RESENHA "A MISSÃO"

O filme “A Missão” é um contundente recorte histórico dos acontecimentos envolvendo Portugal e Espanha durante a saga do Novo Mundo, nesse caso sob a ótica da religiosidade. O pano de fundo do filme é a conversão do mercenário e traficante de escravos interpretado por Robert De Niro em um padre jesuíta, engajado em promover as missões na América. Mas o objetivo é mostrar as divergências vividas pelas coroas ibéricas no que tangia à divisão do novo continente (era o Tratado de Madrid, de 1750, que redefinia os limites territoriais entre a América espanhola e a portuguesa, fazendo com que as terras das missões passassem ao controle lusitano), escravizar ou não seus habitantes e estabelecer uma ordem específica, fosse ela próxima à Alta Idade Média (século V ao X) ou à Baixa (século X ao XV). Para a Igreja, era interessante instaurar-se como pleno poder ideológico, ao passo que o Estado desejava o absolutismo. Veremos como esses fatores se relacionam conflituosamente.

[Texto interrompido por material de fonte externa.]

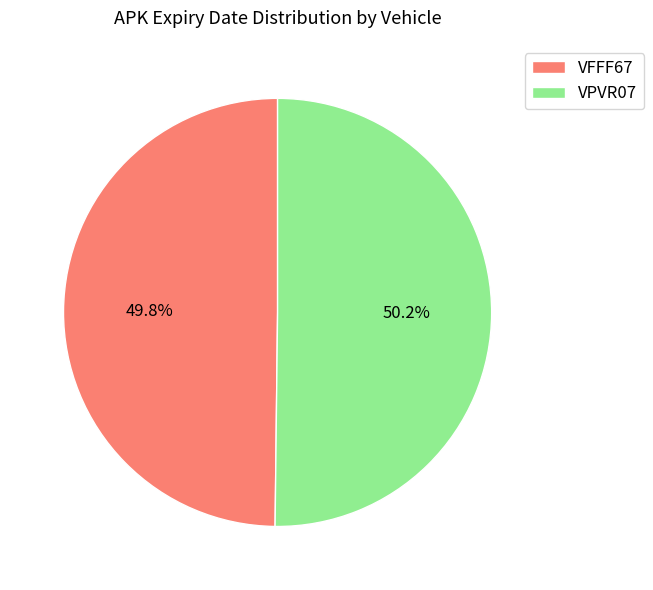

What percentage do VPVR07 and VFFF67 together represent?

100.0%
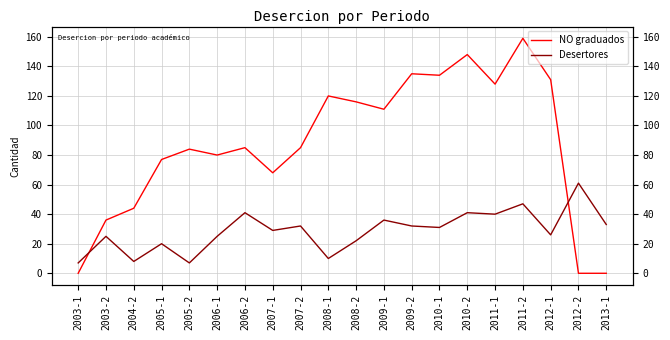

How many data points does each series have?

20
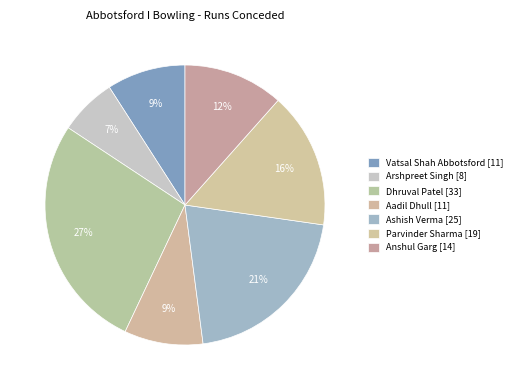

How many segments does this pie chart have?

7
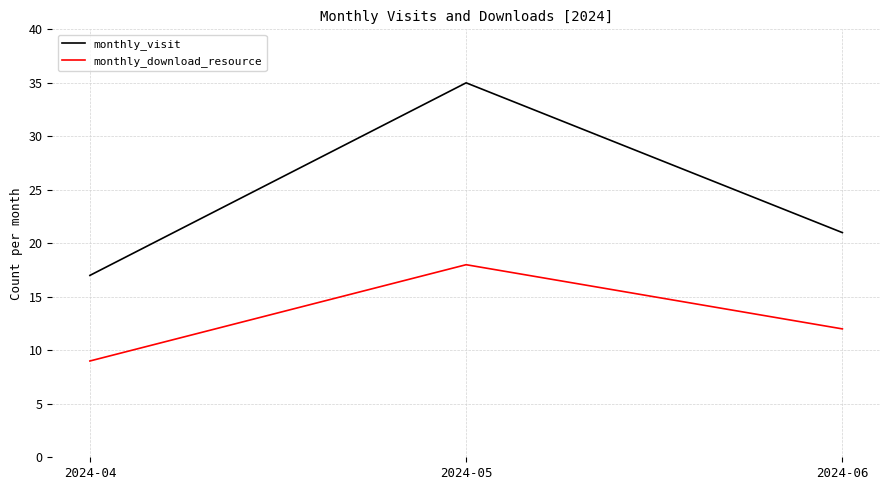

Rank the categories by monthly_visit value from lowest to highest.

2024-04, 2024-06, 2024-05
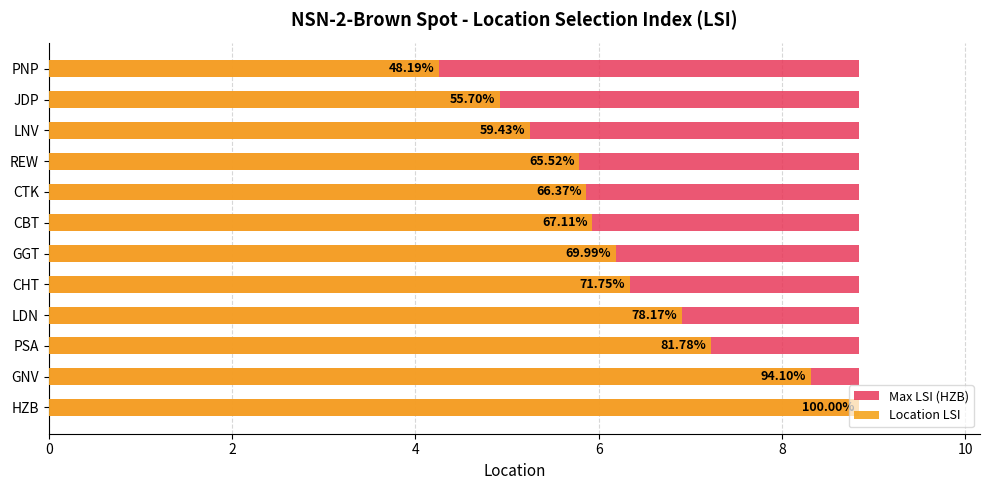

Which series has the largest total across all categories?

Location LSI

Os indígenas, a princípio, eram tidos como mão-de-obra gratuita e úteis como escravos no território que corresponde hoje ao Brasil e foi utilizado pela Coroa portuguesa como um importante entreposto de feitorias, que era o modelo de exploração comercial sem habitação que já era usado pelos lusitanos na costa africana. Porém, com a ameaça imperialista francesa sobre o Novo Mundo (uma vez que a França não aceitou o fato de o Tratado de Tordesilhas dividir o Brasil apenas entre espanhóis e portugueses), Portugal resolveu adotar o modelo já em vigência adotado pela Espanha, que era o arrendamento de terras, este sim com conquista e povoamento territorial.

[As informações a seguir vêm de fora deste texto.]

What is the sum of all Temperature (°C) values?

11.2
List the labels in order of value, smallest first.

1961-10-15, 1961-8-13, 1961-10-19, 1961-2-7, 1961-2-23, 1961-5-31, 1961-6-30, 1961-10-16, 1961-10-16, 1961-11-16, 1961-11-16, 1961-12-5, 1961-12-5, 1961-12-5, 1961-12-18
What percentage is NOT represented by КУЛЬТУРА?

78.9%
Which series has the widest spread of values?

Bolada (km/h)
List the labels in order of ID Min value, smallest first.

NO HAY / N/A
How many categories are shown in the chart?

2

Paralelamente à discussão sobre o Tratado de Tordesilhas, o Novo Mundo vivia outro tipo de colonização: a da Igreja Católica, cujo processo é ilustrado na película “A Missão” através de uma construção erguida por ameríndios e missionários destinada aos cultos. No caso da Igreja, o objetivo era disseminar o catolicismo e provar ao Estado que os índios eram seres humanos e como tal, dotados de alma. Poder-se ia dizer que à Igreja importava estabelecer um sistema semelhante ao da Alta Idade Média, quando exercia uma grande força ideológica: poder descentralizado, terras fragmentadas em partes particulares (feudos), agricultura de subsistência e estamentos. Com o sistema da encomienda, os índios eram cristianizados em troca de seu trabalho.

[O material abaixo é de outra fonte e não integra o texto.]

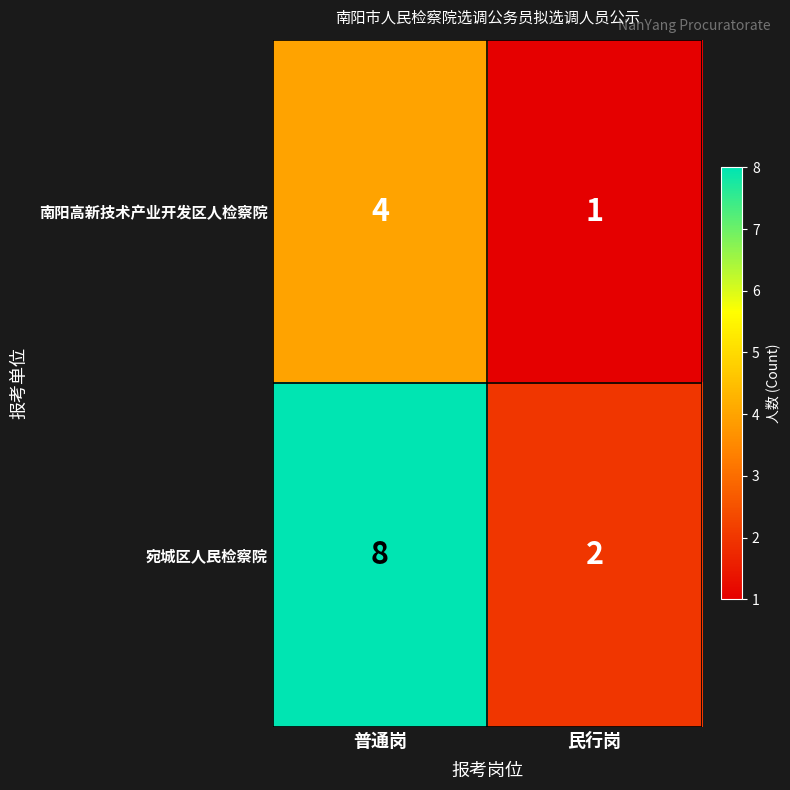

Which series has the widest spread of values?

宛城区人民检察院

Contudo, isso não era interessante para as Coroas ibéricas, que viam nisso um impeditivo a seus ideais expansionistas, pois significava entregar o poder à Igreja em uma época de Baixa Idade Média, o que significava centralização dos estados absolutistas. Além disso, o comércio e o urbanismo precisavam prosperar, e isso não seria possível em uma sociedade que começava a se desenhar estamental. Esse choque de opiniões resultou no conflito retratado por “A Missão”, com os índios massacrados e as missões destruídas pelos soldados representantes das monarquias ibero-europeias.